There are plenty of exciting physics-related simulations you can code for a university project. Here are some ideas that you might find interesting:
Molecular Dynamics Simulation: Implement a simulation that models the motion of atoms and molecules based on classical mechanics principles. You can explore properties like energy, temperature, and pressure in different systems.
N-Body Simulation: Develop a simulation that simulates the motion of a collection of particles (such as stars or galaxies) interacting through gravitational forces. This type of simulation can be used to study celestial mechanics and galaxy formation.
Quantum Monte Carlo Simulation: Create a simulation that uses Monte Carlo methods to solve quantum mechanical problems, such as the ground state of a quantum system or the behavior of particles in a potential well.
Fluid Dynamics Simulation: Build a simulation that models the behavior of fluids, such as water or air, using computational fluid dynamics (CFD) techniques. You can explore fluid flow, turbulence, and the effects of different boundary conditions.

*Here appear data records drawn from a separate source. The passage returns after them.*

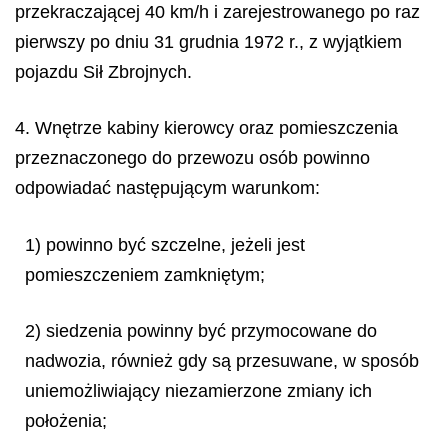
przekraczającej 40 km/h i zarejestrowanego po raz
pierwszy po dniu 31 grudnia 1972 r., z wyjątkiem
pojazdu Sił Zbrojnych.
4. Wnętrze kabiny kierowcy oraz pomieszczenia
przeznaczonego do przewozu osób powinno
odpowiadać następującym warunkom:
1) powinno być szczelne, jeżeli jest
pomieszczeniem zamkniętym;
2) siedzenia powinny być przymocowane do
nadwozia, również gdy są przesuwane, w sposób
uniemożliwiający niezamierzone zmiany ich
położenia;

Particle Physics Simulation: Develop a simulation that models particle interactions in high-energy physics experiments. You can simulate particle collisions and study phenomena like the decay of particles or the production of new particles.
Optics Simulation: Create a simulation that explores the behavior of light in different optical systems, such as lenses, mirrors, and waveguides. You can study phenomena like refraction, diffraction, and interference.
Chaotic Systems Simulation: Implement a simulation that models chaotic systems, such as the double pendulum or the Lorenz system. Explore the sensitive dependence on initial conditions and the long-term behavior of these systems.
Fractals and Self-Similarity: Code a simulation that generates fractal patterns, such as the Mandelbrot set or the Julia set. Explore the self-similarity and intricate structures that emerge from simple iterative processes.
Network Simulation: Build a simulation that models network dynamics, such as the spread of diseases or the diffusion of information in social networks. Use concepts from statistical physics and graph theory to analyze network properties.
Quantum Computing Simulation: Develop a simulation that simulates the behavior of quantum bits (qubits) and quantum gates. Explore quantum algorithms and analyze the advantages of quantum computing over classical computation.
These are just a few ideas to get you started. Depending on your interests and the resources available, you can choose a simulation project that aligns with your specific goals and expertise. Remember to consider the computational complexity and scope of the project when selecting an idea.